Cette tâche revint à Alî ibn Abî Tâlib, le cousin du Prophète, et aux deux fils d'al-Abbâs, al-Fadl et Qutham, ainsi qu'à Usâma ibn Zayd et à Shaqrân, le serviteur du Prophète. Aws ibn Khawlî, un homme des ansâr, demanda à Alî de lui permettre d'être présent également. Alî souleva le corps du Prophète en l'appuyant contre sa poitrine et al-Abbâs et ses deux fils l'aidèrent à retourner le corps, Usâma et Shaqrân versant l'eau tandis que Alî le lavait.

'Aïsha a relaté que lorsqu'ils s'apprêtaient à laver le corps du Prophète , ils n'étaient pas certains s'il convenait de le déshabiller ou de le laver avec ses vêtements. Ils débattaient de ce point quand ils furent envahis par le sommeil. Tous s'assirent et s'endormirent. Ils entendirent alors une voix leur dire de laver le corps du Prophète avec ses vêtements, et ce fut donc ainsi qu'ils procédèrent. Ils versèrent l'eau par-dessus son vêtement et lui frottèrent le corps avec le vêtement, sans passer leurs mains dessous.

Quand ils eurent fini de le laver, ils l'enveloppèrent dans trois pièces de tissu. Le lieu où le Prophète allait être inhumé fit l'objet de plusieurs propositions. Certains suggérèrent qu'on l'enterre dans sa mosquée. D'autres proposèrent qu'on l'enterre à côté de ses compagnons. Abu Bakr répondit cependant qu'il avait entendu le Prophète dire : « Chaque prophète doit être enterré à l'endroit où il est mort. » Cela résolut la question : on enleva le lit où le Prophète était mort et on creusa sa tombe à son emplacement. Il fut enterré le mercredi soir, dans la chambre de Aïsha. C'est là que se trouve toujours sa tombe.

Une fois enveloppé pour être inhumé, le corps du Prophète fut posé sur son lit. Abu Bakr et 'Umar entrèrent dans la pièce et dirent : « La paix soit sur toi, Messager de Dieu, ainsi que la miséricorde et la bénédiction de Dieu. » Un certain nombre des muhâjirûn et des ansâr entrèrent avec eux, autant que la pièce pouvait en contenir.

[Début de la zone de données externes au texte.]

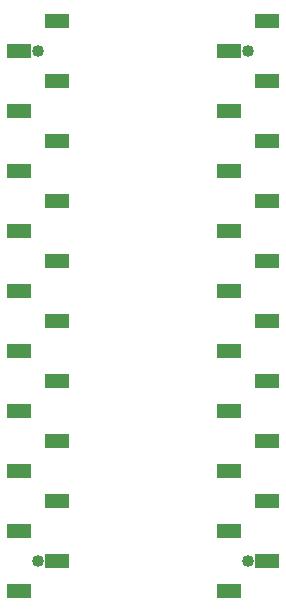
<source format=gbr>
%TF.GenerationSoftware,KiCad,Pcbnew,8.0.1*%
%TF.CreationDate,2024-03-27T22:20:37-06:00*%
%TF.ProjectId,weather-station-receiver,77656174-6865-4722-9d73-746174696f6e,rev?*%
%TF.SameCoordinates,Original*%
%TF.FileFunction,Soldermask,Bot*%
%TF.FilePolarity,Negative*%
%FSLAX46Y46*%
G04 Gerber Fmt 4.6, Leading zero omitted, Abs format (unit mm)*
G04 Created by KiCad (PCBNEW 8.0.1) date 2024-03-27 22:20:37*
%MOMM*%
%LPD*%
G01*
G04 APERTURE LIST*
G04 Aperture macros list*
%AMRoundRect*
0 Rectangle with rounded corners*
0 $1 Rounding radius*
0 $2 $3 $4 $5 $6 $7 $8 $9 X,Y pos of 4 corners*
0 Add a 4 corners polygon primitive as box body*
4,1,4,$2,$3,$4,$5,$6,$7,$8,$9,$2,$3,0*
0 Add four circle primitives for the rounded corners*
1,1,$1+$1,$2,$3*
1,1,$1+$1,$4,$5*
1,1,$1+$1,$6,$7*
1,1,$1+$1,$8,$9*
0 Add four rect primitives between the rounded corners*
20,1,$1+$1,$2,$3,$4,$5,0*
20,1,$1+$1,$4,$5,$6,$7,0*
20,1,$1+$1,$6,$7,$8,$9,0*
20,1,$1+$1,$8,$9,$2,$3,0*%
G04 Aperture macros list end*
%ADD10C,1.020000*%
%ADD11RoundRect,0.102000X0.952500X-0.510000X0.952500X0.510000X-0.952500X0.510000X-0.952500X-0.510000X0*%
G04 APERTURE END LIST*
D10*
%TO.C,U2*%
X168759900Y-117449600D03*
X168759900Y-74269600D03*
X150979900Y-117449600D03*
X150979900Y-74269600D03*
D11*
X152582400Y-71729600D03*
X149377400Y-74269600D03*
X152582400Y-76809600D03*
X149377400Y-79349600D03*
X152582400Y-81889600D03*
X149377400Y-84429600D03*
X152582400Y-86969600D03*
X149377400Y-89509600D03*
X152582400Y-92049600D03*
X149377400Y-94589600D03*
X152582400Y-97129600D03*
X149377400Y-99669600D03*
X152582400Y-102209600D03*
X149377400Y-104749600D03*
X152582400Y-107289600D03*
X149377400Y-109829600D03*
X152582400Y-112369600D03*
X149377400Y-114909600D03*
X152582400Y-117449600D03*
X149377400Y-119989600D03*
X167157400Y-119989600D03*
X170362400Y-117449600D03*
X167157400Y-114909600D03*
X170362400Y-112369600D03*
X167157400Y-109829600D03*
X170362400Y-107289600D03*
X167157400Y-104749600D03*
X170362400Y-102209600D03*
X167157400Y-99669600D03*
X170362400Y-97129600D03*
X167157400Y-94589600D03*
X170362400Y-92049600D03*
X167157400Y-89509600D03*
X170362400Y-86969600D03*
X167157400Y-84429600D03*
X170362400Y-81889600D03*
X167157400Y-79349600D03*
X170362400Y-76809600D03*
X167157400Y-74269600D03*
X170362400Y-71729600D03*
%TD*%
M02*

</source>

Ils prononcèrent les mêmes salutations et se tinrent en rangs pour accomplir la prière funéraire. Personne ne dirigea la prière. Abu Bakr et 'Umar se tinrent toutefois au premier rang, juste à côté du Prophète.

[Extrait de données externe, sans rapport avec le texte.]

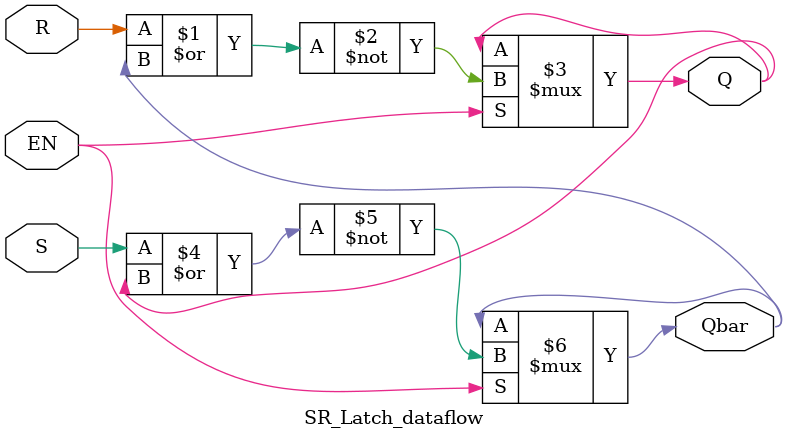
<source format=v>
module SR_Latch_dataflow(
    input R, S, EN,
    output Q, Qbar
);
  assign Q = (EN) ? ~(R | Qbar) : Q;
  assign Qbar = (EN) ? ~(S | Q) : Qbar;
endmodule


</source>
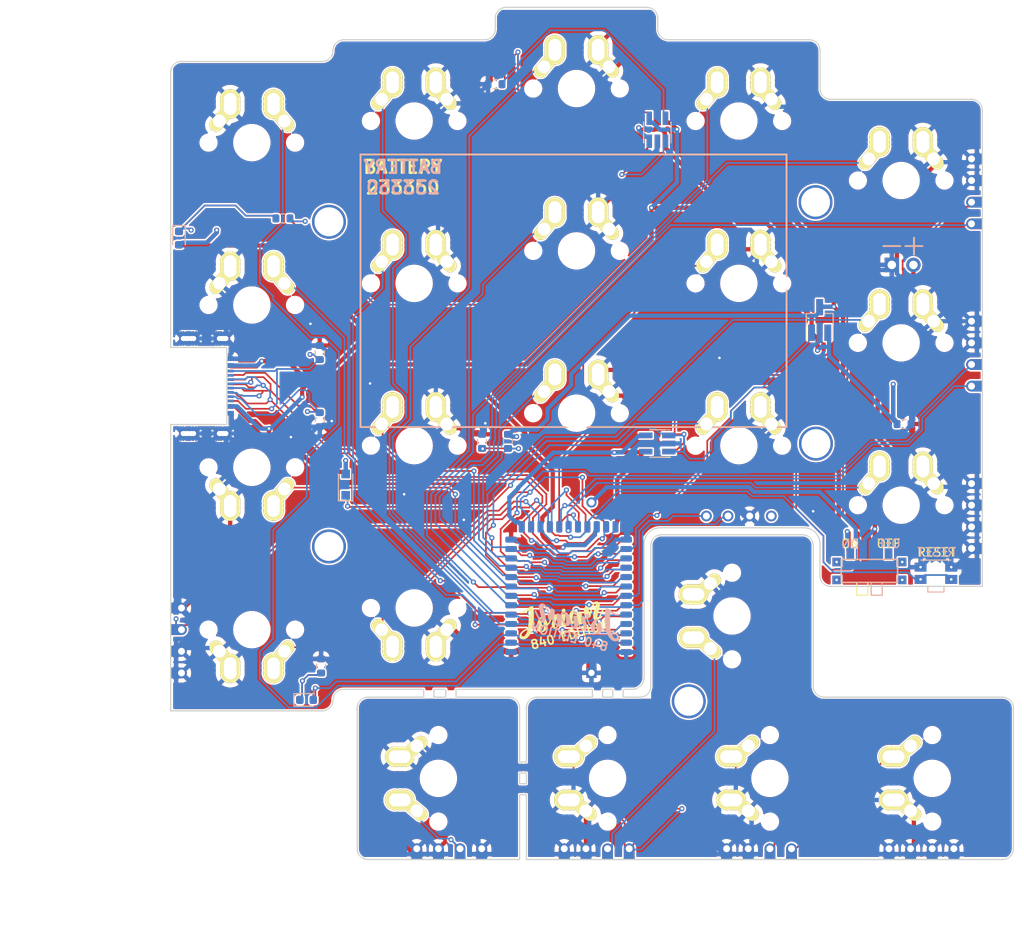
<source format=kicad_pcb>
(kicad_pcb (version 20210824) (generator pcbnew)

  (general
    (thickness 1.6)
  )

  (paper "A4")
  (layers
    (0 "F.Cu" signal)
    (31 "B.Cu" signal)
    (32 "B.Adhes" user "B.Adhesive")
    (33 "F.Adhes" user "F.Adhesive")
    (34 "B.Paste" user)
    (35 "F.Paste" user)
    (36 "B.SilkS" user "B.Silkscreen")
    (37 "F.SilkS" user "F.Silkscreen")
    (38 "B.Mask" user)
    (39 "F.Mask" user)
    (40 "Dwgs.User" user "User.Drawings")
    (41 "Cmts.User" user "User.Comments")
    (42 "Eco1.User" user "User.Eco1")
    (43 "Eco2.User" user "User.Eco2")
    (44 "Edge.Cuts" user)
    (45 "Margin" user)
    (46 "B.CrtYd" user "B.Courtyard")
    (47 "F.CrtYd" user "F.Courtyard")
    (48 "B.Fab" user)
    (49 "F.Fab" user)
  )

  (setup
    (stackup
      (layer "F.SilkS" (type "Top Silk Screen"))
      (layer "F.Paste" (type "Top Solder Paste"))
      (layer "F.Mask" (type "Top Solder Mask") (color "Green") (thickness 0.01))
      (layer "F.Cu" (type "copper") (thickness 0.035))
      (layer "dielectric 1" (type "core") (thickness 1.51) (material "FR4") (epsilon_r 4.5) (loss_tangent 0.02))
      (layer "B.Cu" (type "copper") (thickness 0.035))
      (layer "B.Mask" (type "Bottom Solder Mask") (color "Green") (thickness 0.01))
      (layer "B.Paste" (type "Bottom Solder Paste"))
      (layer "B.SilkS" (type "Bottom Silk Screen"))
      (copper_finish "None")
      (dielectric_constraints no)
    )
    (pad_to_mask_clearance 0)
    (solder_mask_min_width 0.25)
    (grid_origin 116.675 102.87)
    (pcbplotparams
      (layerselection 0x00010f0_ffffffff)
      (disableapertmacros false)
      (usegerberextensions false)
      (usegerberattributes false)
      (usegerberadvancedattributes false)
      (creategerberjobfile false)
      (svguseinch false)
      (svgprecision 6)
      (excludeedgelayer true)
      (plotframeref false)
      (viasonmask false)
      (mode 1)
      (useauxorigin false)
      (hpglpennumber 1)
      (hpglpenspeed 20)
      (hpglpendiameter 15.000000)
      (dxfpolygonmode true)
      (dxfimperialunits true)
      (dxfusepcbnewfont true)
      (psnegative false)
      (psa4output false)
      (plotreference true)
      (plotvalue true)
      (plotinvisibletext false)
      (sketchpadsonfab false)
      (subtractmaskfromsilk false)
      (outputformat 1)
      (mirror false)
      (drillshape 0)
      (scaleselection 1)
      (outputdirectory "GerberOutput/")
    )
  )

  (net 0 "")
  (net 1 "VBAT")
  (net 2 "Net-(D1-Pad1)")
  (net 3 "VBUS")
  (net 4 "Net-(D2-Pad1)")
  (net 5 "Net-(D3-Pad1)")
  (net 6 "BLUE_LED")
  (net 7 "R3C1")
  (net 8 "R2C1")
  (net 9 "R1C1")
  (net 10 "R2C0")
  (net 11 "R4C7")
  (net 12 "GND_A")
  (net 13 "R4C7A")
  (net 14 "GND_B")
  (net 15 "R3C1B")
  (net 16 "R2C1B")
  (net 17 "R1C1B")
  (net 18 "R2C0B")
  (net 19 "CC1")
  (net 20 "DATA+")
  (net 21 "DATA-")
  (net 22 "unconnected-(J1-PadA8)")
  (net 23 "CC2")
  (net 24 "unconnected-(J1-PadB8)")
  (net 25 "VBAT2")
  (net 26 "Net-(R3-Pad2)")
  (net 27 "Net-(R4-Pad1)")
  (net 28 "BATTERY_PIN")
  (net 29 "reset")
  (net 30 "R1C6")
  (net 31 "R1C5")
  (net 32 "R1C4")
  (net 33 "R1C3")
  (net 34 "R1C2")
  (net 35 "R2C6")
  (net 36 "R2C5")
  (net 37 "GND")
  (net 38 "VCC")
  (net 39 "R2C4")
  (net 40 "R2C3")
  (net 41 "R2C2")
  (net 42 "R3C6")
  (net 43 "R3C5")
  (net 44 "R3C4")
  (net 45 "R3C3")
  (net 46 "unconnected-(U3-Pad4)")
  (net 47 "R3C2")
  (net 48 "R4C6")
  (net 49 "R4C5")
  (net 50 "SWD")
  (net 51 "SWC")
  (net 52 "unconnected-(U1-Pad1)")
  (net 53 "PROG")
  (net 54 "nRF_VDD")
  (net 55 "unconnected-(U1-Pad35)")
  (net 56 "unconnected-(U1-Pad36)")
  (net 57 "unconnected-(SW23-Pad3)")

  (footprint "kbd:MX-Alps-1U-REV" (layer "F.Cu") (at 88.9 86.36))

  (footprint "kbd:MX-Alps-1U-REV" (layer "F.Cu") (at 107.15 110.16 90))

  (footprint "kbd:MX-Alps-1U-REV" (layer "F.Cu") (at 130.645 129.21 90))

  (footprint "kbd:MX-Alps-1U-REV" (layer "F.Cu") (at 111.595 129.21 90))

  (footprint "kbd:MX-Alps-1U-REV" (layer "F.Cu") (at 92.545 129.21 90))

  (footprint "kbd:MX-Alps-1U-REV" (layer "F.Cu") (at 72.695 129.21 90))

  (footprint "kbd:MX-Alps-1U-REV" (layer "F.Cu") (at 69.85 109.22 180))

  (footprint "kbd:MX-Alps-1U-REV" (layer "F.Cu") (at 50.8 111.76 180))

  (footprint "kbd:MX-Alps-1U-REV" (layer "F.Cu") (at 127 97.155))

  (footprint "kbd:MX-Alps-1U-REV" (layer "F.Cu") (at 107.95 90.17))

  (footprint "kbd:MX-Alps-1U-REV" (layer "F.Cu") (at 50.8 54.61))

  (footprint "kbd:MX-Alps-1U-REV" (layer "F.Cu") (at 69.85 90.17))

  (footprint "kbd:MX-Alps-1U-REV" (layer "F.Cu") (at 50.8 92.71 180))

  (footprint "kbd:MX-Alps-1U-REV" (layer "F.Cu") (at 127 78.105))

  (footprint "kbd:MX-Alps-1U-REV" (layer "F.Cu") (at 107.95 71.12))

  (footprint "kbd:MX-Alps-1U-REV" (layer "F.Cu") (at 88.9 67.31))

  (footprint "kbd:MX-Alps-1U-REV" (layer "F.Cu") (at 69.85 71.12))

  (footprint "kbd:MX-Alps-1U-REV" (layer "F.Cu") (at 50.8 73.66))

  (footprint "kbd:MX-Alps-1U-REV" (layer "F.Cu") (at 127 59.055))

  (footprint "kbd:MX-Alps-1U-REV" (layer "F.Cu") (at 107.95 52.07))

  (footprint "kbd:MX-Alps-1U-REV" (layer "F.Cu") (at 88.9 48.26))

  (footprint "kbd:MX-Alps-1U-REV" (layer "F.Cu") (at 69.85 52.07))

  (footprint "kbd:cr2032_bs-7" (layer "F.Cu") (at 90.64 109.474))

  (footprint "kbd:edge_conn" (layer "F.Cu") (at 73.965 138.735 -90))

  (footprint "kbd:edge_conn" (layer "F.Cu") (at 136.525 60.325))

  (footprint "kbd:edge_conn" (layer "F.Cu") (at 136.525 98.425))

  (footprint "kbd:edge_conn" (layer "F.Cu") (at 136.525 79.375))

  (footprint "kbd:jorian_logo" (layer "F.Cu") (at 88.0595 111.145))

  (footprint "kbd:connector_swd" (layer "F.Cu") (at 107.95 98.425 180))

  (footprint "skean:SOT-23-5_HandSoldering_REV" (layer "F.Cu") (at 98.387 89.916 180))

  (footprint "skean:R_0603_1608Metric_REV" (layer "F.Cu") (at 54.445 63.5))

  (footprint "skean:R_0603_1608Metric_REV" (layer "F.Cu") (at 77.813 89.662 90))

  (footprint "skean:LED_0603_1608Metric_REV" (layer "F.Cu") (at 57.225 119.995))

  (footprint "skean:R_0603_1608Metric_REV" (layer "F.Cu") (at 80.861 89.662 -90))

  (footprint "kbd:M2-MountingHole-Standoff" (layer "F.Cu") (at 59.85 101.995))

  (footprint "skean:SOT-23-5_HandSoldering_REV" (layer "F.Cu")
    (tedit 61A40A21) (tstamp 1f31110b-516e-43e6-8327-92ec04c2e04e)
    (at 98.387 53.086 90)
    (descr "5-pin SOT23 package")
    (tags "SOT-23-5 hand-soldering")
    (property "Sheetfile" "jorian.kicad_sch")
    (property "Sheetname" "")
    (path "/12410276-1f5a-474f-bea2-cc42b98f7a82")
    (attr smd)
    (fp_text reference "U2" (at 0 -2.9 90) (layer "Dwgs.User")
      (effects (font (size 1 1) (thickness 0.15)))
      (tstamp ea490449-eade-4414-ac30-46bad142ccd9)
    )
    (fp_text value "TP4054" (at 0 2.9 90) (layer "F.Fab")
      (effects (font (size 1 1) (thickness 0.15)))
      (tstamp 298e7439-526c-4a47-8dae-aa3487f8c38c)
    )
    (fp_line (start -0.9 -1.61) (end 0.9 -1.61) (layer "B.SilkS") (width 0.12) (tstamp 554fe6a1-3f7c-4ced-bbee-c11eb8930f9e))
    (fp_line (start 0.9 1.61) (end -1.55 1.61) (layer "B.SilkS") (width 0.12) (tstamp cc3be21b-f071-460a-ac2d-e193b46b4942))
    (fp_line (start 0.9 -1.61) (end -1.55 -1.61) (layer "F.SilkS") (width 0.12) (tstamp 1c387080-3dab-4b3e-9442-947ec058a80f))
    (fp_line (start -0.9 1.61) (end 0.9 1.61) (layer "F.SilkS") (width 0.12) (tstamp 596ccb52-07e2-4aac-a8fc-28768dc4bde2))
    (fp_line (start -2.38 1.8) (end 2.38 1.8) (layer "B.CrtYd") (width 0.05) (tstamp 00f713c9-3c07-42f8-a2f4-7cdd4afd356d))
    (fp_line (start -2.38 1.8) (end -2.38 -1.8) (layer "B.CrtYd") (width 0.05) (tstamp 0d326a49-5bfd-40a0-ba15-8b3f77c9e7df))
    (fp_line (start 2.38 -1.8) (end 2.38 1.8) (layer "B.CrtYd") (width 0.05) (tstamp 6f511fe2-8d04-4f60-a428-ac5f990a6ac2))
    (fp_line (start 2.38 -1.8) (end -2.38 -1.8) (layer "B.CrtYd") (width 0.05) (tstamp c0f5eab0-fb4d-43d7-8713-b011dc5c0f81))
    (fp_line (start -2.38 -1.8) (end 2.38 -1.8) (layer "F.CrtYd") (width 0.05) (tstamp 0dfcce4c-60b9-4dfa-900c-2528cf9e9044))
    (fp_line (start -2.38 -1.8) (end -2.38 1.8) (layer "F.CrtYd") (width 0.05) (tstamp 12f69e69-2566-43fa-a8bd-cb3d2d368dbe))
    (fp_line (start 2.38 1.8) (end -2.38 1.8) (layer "F.CrtYd") (width 0.05) (tstamp 37b8c610-a567-47df-829e-1a2588124b39))
    (fp_line (start 2.38 1.8) (end 2.38 -1.8) (layer "F.CrtYd") (width 0.05) (tstamp 5ab45cc6-ea13-47b4-b4b9-57b64e642ddb))
    (fp_line (start 0.9 -1.55) (end -0.9 -1.55) (layer "B.Fab") (width 0.1) (tstamp 0644be5e-8b34-40e3-93f3-69809a479238))
    (fp_line (start 0.9 1.55) (end 0.9 -1.55) (layer "B.Fab") (width 0.1) (tstamp 4c4aa781-dcf5-46e9-9de5-433ea8933d28))
    (fp_line (start -0.9 0.9) (end -0.9 -1.55) (layer "B.Fab") (width 0.1) (tstamp 7911be43-4e34-43f1-8546-a27e73b138d1))
    (fp_line (start -0.9 0.9) (end -0.25 1.55) (layer "B.Fab") (width 0.1) (tstamp 8fefe00a-b83a-46c7-b434-de49eb82a83c))
    (fp_line (start 0.9 1.55) (end -0.25 1.55) (layer "B.Fab") (width 0.1) (tstamp e3893acc-15b1-4000-9da1-329c648b52ce))
    (fp_line (start -0.9 -0.9) (end -0.25 -1.55) (layer "F.Fab") (width 0.1) (tstamp 3cf2c2f7-3362-49da-8a32-fc5f3f7d1f04))
    (fp_line (start -0.9 -0.9) (end -0.9 1.55) (layer "F.Fab") (width 0.1) (tstamp 604bc243-22f5-4a70-a0fe-21430186d9d0))
    (fp_line (start 0.9 -1.55) (end -0.25 -1.55) (layer "F.Fab") (width 0.1) (tstamp 72eeea17-ca2c-40f6-a258-f5588773a7d3))
    (fp_line (start 0.9 -1.55) (end 0.9 1.55) (layer "F.Fab") (width 0.1) (tstamp 8d09aa5a-427d-47be-a1c6-cfa582a81b6c))
    (fp_line (start 0.9 1.55) (end -0.9 1.55) (layer "F.Fab") (width 0.1) (tstamp 9fae5c48-a104-456c-922a-b890c4626e2b))
    (pad "1" smd rect locked (at -1.35 -0.95 90) (size 1.56 0.65) (layers "F.Cu" "F.Paste" "F.Mask")
      (net 26 "Net-(R3-Pad2)") (pinfunction "STAT") (pintype "output") (tstamp acf54544-741c-4d13-ac8c-64c86c6b5dc5))
    (pad "1" smd rect locked (at -1.35 0.95 270) (size 1.56 0.65) (layers "B.Cu" "B.Paste" "B.Mask")
      (net 26 "Net-(R3-Pad2)") (pinfunction "STAT") (pintype "output") (tstamp fcafc748-00ad-4486-afbf-98342b51bdf2))
    (pad "2" smd rect locked (at -1.35 0 90) (size 1.56 0.65) (layers "F.Cu" "F.Paste" "F.Mask")
      (net 37 "GND") (pinfunction "VSS") (pintype "power_in") (tstamp 2157a533-3f41-4a6d-85d6-a99bb2cf0e55))
    (pad "2" smd rect locked (at -1.35 0 270) (size 1.56 0.65) (layers "B.Cu" "B.Paste" "B.Mask")
      (net 37 "GND") (pinfunction "VSS") (pintype "power_in") (tstamp b8f92059-07b1-44c6-86b1-dc3d70bdf4e1))
    (pad "3" smd rect locked (at -1.35 0.95 90) (size 1.56 0.65) (layers "F.Cu" "F.Paste" "F.Mask")
      (net 25 "VBAT2") (pinfunction "VBAT") (pintype "power_out") (tstamp d638c234-ece8
... [2311013 chars truncated]
</source>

Ils dirent : Seigneur, nous sommes témoins qu'il nous a transmis ce qui lui a été révélé, a conseillé sincèrement sa communauté et a lutté pour la cause de Dieu jusqu'à ce que Dieu fasse triompher Sa religion par son intermédiaire, que les paroles de Dieu soient complètes et que les gens croient en Lui Seul, sans associé. Seigneur, place-nous parmi ceux qui suivent la parole qui lui a été révélée ; joins-nous à lui afin qu'il nous reconnaisse et que Tu nous fasses connaître de lui. Il était plein de compassion et de bienveillance envers les croyants.

Quand ils eurent terminé, ils quittèrent la pièce pour permettre à un autre groupe de musulmans d'entrer et d'accomplir la prière funéraire pour le Prophète . Ce groupe fut suivi par d'autres, autant que la pièce pouvait en contenir. Quand tous les hommes eurent accompli leur prière, les femmes entrèrent par groupes pour en faire autant, suivies à leur tour par des groupes d'enfants. Il n'y eut cependant pas de prière en commun pour le défunt. Chacun priait individuellement. Cela prit toute la journée du mardi et le Prophète fut enterré le mercredi.

Ainsi s'acheva la vie du Prophète . Son message reste cependant vivant. Il restera intact jusqu'à la fin des temps, car Dieu a garanti qu'il serait préservé dans sa forme originelle. Puisse Dieu récompenser le Prophète Muhammad, Son dernier Messager, et le combler de paix et de bienfaits.